桜の木の下に【完】

きっかけ


*ののside*


「………はあ」

「………………」

「はあ………」

「ののちゃん?一回、息止めない?」

「え?」

「…………なんでもない」


わかってる。

ため息が止まらないのはわかってる。

でも、向こうでは何が起きているのかわからない。

さっき、また地震?と思って外に出ようとしたら、暗部の人たちに拒まれて出ることはできなかった。

私の家は低いから窓からあの家は見えないから、心配で仕方ない。さっきの地震がこの事態に関係してるのは暗部の反応でわかった。

静かすぎて落ち着かないけど、じっとしてるしかできないのももどかしい。

二人とお父ちゃんの安否が気が気ではなかった。


「大丈夫だよ、もしかしたらお姉ちゃんたちとは関係ありませんでした、って帰ってくるかもしれないし」

「……そう、ですね」


早菜恵さんが私を慰めるように笑顔で言った。

確かに何もなくて帰ってくる可能性はある。

というか、それを願っていた。

でも絶望的なほどに刻一刻と時間は過ぎていく。


「くっ……」


泣きたくなってきた。


「何か飲む?」

「……はい」

「じゃあココアかな」


居間で隣に座っていた早菜恵さんはすっと立ち上がると、台所で支度を始めた。

ポットがボコボコとお湯を沸かす音がする。

最近寒かったからココアは買ったばかりだった。
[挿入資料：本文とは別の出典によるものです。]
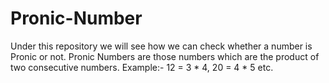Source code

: # Pronic-Number
Under this repository we will see how we can check whether a number is Pronic or not.  Pronic Numbers are those numbers which are the product of two consecutive numbers. Example:- 12 = 3 * 4, 20 = 4 * 5 etc.
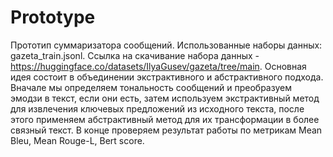 # Prototype
Прототип суммаризатора сообщений. Использованные наборы данных: gazeta_train.jsonl.
Ссылка на скачивание набора данных - https://huggingface.co/datasets/IlyaGusev/gazeta/tree/main.
Основная идея состоит в объединении экстрактивного и абстрактивного подхода.
Вначале мы определяем тональность сообщений и преобразуем эмодзи в текст, если они есть, затем используем экстрактивный метод для извлечения ключевых предложений из исходного текста, после этого применяем абстрактивный метод для их трансформации в более связный текст.
В конце проверяем результат работы по метрикам Mean Bleu, Mean Rouge-L, Bert score.
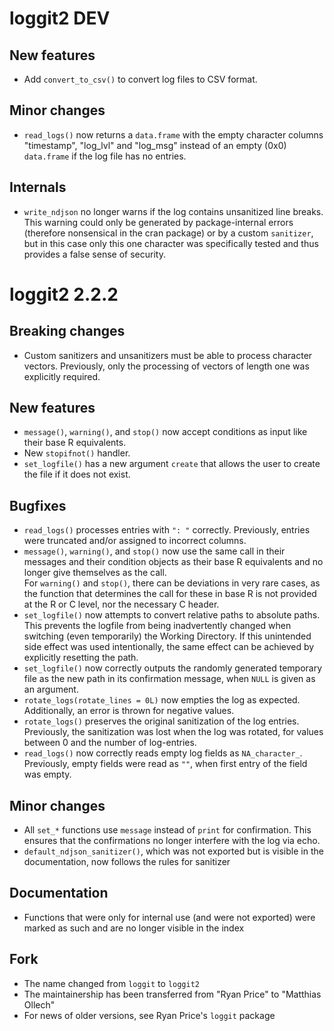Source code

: # loggit2 DEV

## New features
* Add `convert_to_csv()` to convert log files to CSV format.

## Minor changes
* `read_logs()` now returns a `data.frame` with the empty character columns "timestamp", "log_lvl" and "log_msg" 
  instead of an empty (0x0) `data.frame` if the log file has no entries.

## Internals
* `write_ndjson` no longer warns if the log contains unsanitized line breaks.
  This warning could only be generated by package-internal errors (therefore nonsensical in the cran package)
  or by a custom `sanitizer`, but in this case only this one character was specifically tested and thus provides a
  false sense of security.

# loggit2 2.2.2

## Breaking changes
* Custom sanitizers and unsanitizers must be able to process character vectors. 
  Previously, only the processing of vectors of length one was explicitly required.

## New features
* `message()`, `warning()`, and `stop()` now accept conditions as input like their base R equivalents.
* New `stopifnot()` handler. 
* `set_logfile()` has a new argument `create` that allows the user to create the file if it does not exist.

## Bugfixes 
* `read_logs()` processes entries with `": "` correctly. 
  Previously, entries were truncated and/or assigned to incorrect columns.
* `message()`, `warning()`, and `stop()` now use the same call in their messages and 
  their condition objects as their base R equivalents and no longer give themselves as the call.  
  For `warning()` and `stop()`, there can be deviations in very rare cases, as the function that 
  determines the call for these in base R is not provided at the R or C level, nor the necessary C header.
* `set_logfile()` now attempts to convert relative paths to absolute paths.  
  This prevents the logfile from being inadvertently changed when switching
  (even temporarily) the Working Directory. If this unintended side effect was used
  intentionally, the same effect can be achieved by explicitly resetting the path.
* `set_logfile()` now correctly outputs the randomly generated temporary file as 
  the new path in its confirmation message, when `NULL` is given as an argument.
* `rotate_logs(rotate_lines = 0L)` now empties the log as expected. 
  Additionally, an error is thrown for negative values.
* `rotate_logs()` preserves the original sanitization of the log entries. 
  Previously, the sanitization was lost when the log was rotated, for values between 0 and the number of log-entries.
* `read_logs()` now correctly reads empty log fields as `NA_character_`. 
  Previously, empty fields were read as `""`, when first entry of the field was empty.

## Minor changes
* All `set_*` functions use `message` instead of `print` for confirmation.
  This ensures that the confirmations no longer interfere with the log via echo.
* `default_ndjson_sanitizer()`, which was not exported but is visible in the documentation, 
  now follows the rules for sanitizer

## Documentation
* Functions that were only for internal use (and were not exported) were marked as such
  and are no longer visible in the index

## Fork
* The name changed from `loggit` to `loggit2`
* The maintainership has been transferred from "Ryan Price" to "Matthias Ollech"
* For news of older versions, see Ryan Price's `loggit` package
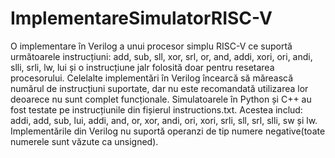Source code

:# ImplementareSimulatorRISC-V
O implementare în Verilog a unui procesor simplu RISC-V ce suportă următoarele instrucțiuni: add, sub, sll, xor, srl, or, and, addi, xori, ori, andi, slli, srli, lw, lui și o instrucțiune jalr folosită doar pentru resetarea procesorului. Celelalte implementări în Verilog încearcă să mărească numărul de instrucțiuni suportate, dar nu este recomandată utilizarea lor deoarece nu sunt complet funcționale. Simulatoarele în Python și C++ au fost testate pe instrucțiunile din fișierul instructions.txt. Acestea includ: addi, add, sub, lui, addi, and, or, xor, andi, ori, xori, srli, sll, srl, slli, sw și lw. Implementările din Verilog nu suportă operanzi de tip numere negative(toate numerele sunt văzute ca unsigned).  
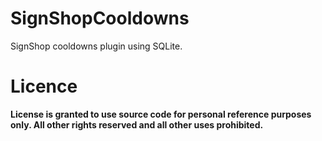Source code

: # SignShopCooldowns
SignShop cooldowns plugin using SQLite.


**Licence**
============
**License is granted to use source code for personal reference purposes only.  All other rights reserved and all other uses prohibited.**
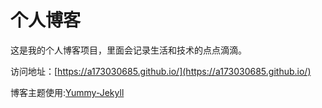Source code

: # 个人博客

这是我的个人博客项目，里面会记录生活和技术的点点滴滴。


访问地址：[https://a173030685.github.io/](https://a173030685.github.io/)


博客主题使用:[Yummy-Jekyll](https://github.com/DONGChuan/Yummy-Jekyll)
二人ともコーヒーとか紅茶とかストレートで平気で飲むものだから、私はその横で麦茶とか緑茶を飲んでいた。

でもそれじゃ身体が温まらないからと、二人がココアを買ってくれた。

ココアにお湯を注ぐとふわっと甘い匂いが立ち上って、飲んでみたら温かくて甘くて美味しくて、それからはココアがマイブームになっていた。

お湯だけじゃなくて牛乳を入れて飲んだらカルシウムも採れると、健冶さんに勧められてからは牛乳も入れるようにした。

でも最初に少しお湯を入れてよく溶かさないと、粉が残ってたまにザラザラと舌に残る。


「はいどうぞ」


そんなことを思い出していたら、目の前にカップを差し出された。

見上げると、ちゃっかり自分の分まで用意していて苦笑した。


「………私もね、ココアにハマってた時期があったんだ」

「そうなんですか?」


ふうふう、と熱いココアを冷ましながら聞いた。

そう言う早菜恵さんは、ちょっと困ったように笑っていた。


「パートナーがいなくなって、寂しくてたまらなくなって泣いてばかりだったときに、ね。あ、そんな昔の話じゃないんだ。三年ぐらい前にそんな感じで自分でも嫌になった。この道が本当に合ってるのかなんてわからないから、もしかしたら間違ってたんじゃないかって」

「そんな……だって、普通に暮らしたいと思ったんですよね?」

「そうなんだけど…そのときの私にとって、幻獣と関わってるのが普通だったから、普通の意味を見失っちゃってたんだよ」

「……」


環境が変われば、例え望んでいたことだとしても誰もが困惑する。

普通の学校に通う孫を見て、祖父はなんと思ったか。

普通の学校に娘を一人で通わせて、父は心配せずにはいられなかっただろう。

そんな私がこの学校に行きたいと言ったとき、二人は何を思ったのだろうか。

驚いた?困った?喜んだ?

いまいち、顔を思い出せない。

暗くなった空気を一掃するべく、私は話を変えた。